▸ **LE TUE ISTRUZIONI**
Puoi riportare parola per parola il passo del testo sull'articolo 4 del Codice deontologico, qui sotto, da "A sottolineare questo" fino a "per la Toscana." compreso?

▸ **ESTRATTO FORNITO**
Il focus di Opi Firenze-Pistoia sull’articolo 4 del nuovo Codice deontologico
Firenze, 29 agosto 2019 – “È necessario modificare l’approccio al paziente, valorizzare l’aspetto relazionale, instaurare una comunicazione efficace, rivedere il significato di “cura” e integrarlo con quello di ‘prendersi cura”‘.
A sottolineare questo aspetto relativo all’articolo 4 del nuovo Codice deontologico è Alessandro Singali, infermiere referente della commissione etica dell’Ordine interprovinciale delle professioni infermieristiche Firenze Pistoia e membro dell’istituto italiano bioetica per la Toscana.
L’articolo afferma che: “Nell’agire professionale l’Infermiere stabilisce una relazione di cura, utilizzando anche l’ascolto e il dialogo. Si fa garante che la persona assistita non sia mai lasciata in abbandono coinvolgendo, con il consenso dell’interessato, le sue figure di riferimento, nonché le altre figure professionali e istituzionali. Il tempo di relazione è tempo di cura”.
«L’espressione “ascolto e dialogo” in una molteplicità di valenze culturali e antropologiche, oggi difficilmente prevedibili e stimabili, veicola il prendersi cura a vario titolo professionale e personale di forme di crisi o disagio psico-fisico acuto o cronico – prosegue Singali -. L’infermiere si fa garante della disponibilità al dialogo, non come una vacua espressione intellettuale, ma attraverso l’aspetto culturale radicato nella professione. Il sanitario deve saper ascoltare per capire quale sia il vissuto del paziente nei riguardi della patologia, porre domande semplici, spiegare con chiarezza e se necessario ripetere, coinvolgere i familiari, tenere conto delle differenze culturali ed eventualmente etniche. Occorre creare un dialogo aperto alle opportunità del feedback e a un contatto reciproco: in situazioni particolarmente delicate la comunicazione relazionale consente di “parlare con e non di parlare a”. Per provocare il cambiamento è necessario ascoltare, individuare i bisogni e coinvolgere i cittadini nella ricerca di soluzioni. Curare – spiega – significa aiutare gli altri a essere liberi di assumere la responsabilità delle proprie cure, a trovare sé stessi e realizzarsi».

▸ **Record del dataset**

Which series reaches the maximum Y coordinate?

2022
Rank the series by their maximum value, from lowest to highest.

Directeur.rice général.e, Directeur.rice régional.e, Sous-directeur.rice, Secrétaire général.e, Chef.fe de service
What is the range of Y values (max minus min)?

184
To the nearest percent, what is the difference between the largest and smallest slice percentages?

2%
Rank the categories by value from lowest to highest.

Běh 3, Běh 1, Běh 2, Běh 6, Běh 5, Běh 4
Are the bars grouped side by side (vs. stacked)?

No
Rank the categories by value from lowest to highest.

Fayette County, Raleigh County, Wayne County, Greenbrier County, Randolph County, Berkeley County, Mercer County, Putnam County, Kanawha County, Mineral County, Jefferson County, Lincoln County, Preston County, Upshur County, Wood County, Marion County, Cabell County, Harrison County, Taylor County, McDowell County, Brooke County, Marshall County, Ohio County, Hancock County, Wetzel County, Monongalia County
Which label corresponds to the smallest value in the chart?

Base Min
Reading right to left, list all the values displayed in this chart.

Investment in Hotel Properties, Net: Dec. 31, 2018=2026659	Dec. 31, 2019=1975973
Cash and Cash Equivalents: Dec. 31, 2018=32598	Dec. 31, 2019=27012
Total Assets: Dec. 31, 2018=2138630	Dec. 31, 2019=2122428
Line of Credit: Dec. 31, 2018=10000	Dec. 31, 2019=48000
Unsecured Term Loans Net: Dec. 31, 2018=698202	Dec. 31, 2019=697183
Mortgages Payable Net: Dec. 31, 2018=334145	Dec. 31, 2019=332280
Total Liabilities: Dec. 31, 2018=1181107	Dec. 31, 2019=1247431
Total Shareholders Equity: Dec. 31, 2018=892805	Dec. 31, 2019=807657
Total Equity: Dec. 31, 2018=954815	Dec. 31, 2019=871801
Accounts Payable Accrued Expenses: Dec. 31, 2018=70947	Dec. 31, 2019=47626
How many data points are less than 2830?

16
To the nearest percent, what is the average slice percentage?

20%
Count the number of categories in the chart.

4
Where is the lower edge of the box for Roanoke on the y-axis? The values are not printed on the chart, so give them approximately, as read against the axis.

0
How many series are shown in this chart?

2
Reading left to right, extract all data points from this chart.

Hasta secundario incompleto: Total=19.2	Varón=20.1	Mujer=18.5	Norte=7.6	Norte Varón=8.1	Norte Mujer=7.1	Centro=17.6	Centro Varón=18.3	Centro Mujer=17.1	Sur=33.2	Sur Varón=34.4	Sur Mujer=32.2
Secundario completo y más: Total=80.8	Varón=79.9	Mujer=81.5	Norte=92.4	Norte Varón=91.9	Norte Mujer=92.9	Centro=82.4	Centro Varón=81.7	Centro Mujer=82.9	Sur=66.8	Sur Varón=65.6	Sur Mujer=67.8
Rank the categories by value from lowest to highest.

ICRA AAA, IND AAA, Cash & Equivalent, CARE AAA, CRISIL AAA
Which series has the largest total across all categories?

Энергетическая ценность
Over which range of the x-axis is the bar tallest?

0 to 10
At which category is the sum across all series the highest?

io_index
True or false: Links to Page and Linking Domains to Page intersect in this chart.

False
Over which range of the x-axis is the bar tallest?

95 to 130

▸ **RISULTATO QUI SOTTO**
A sottolineare questo aspetto relativo all’articolo 4 del nuovo Codice deontologico è Alessandro Singali, infermiere referente della commissione etica dell’Ordine interprovinciale delle professioni infermieristiche Firenze Pistoia e membro dell’istituto italiano bioetica per la Toscana.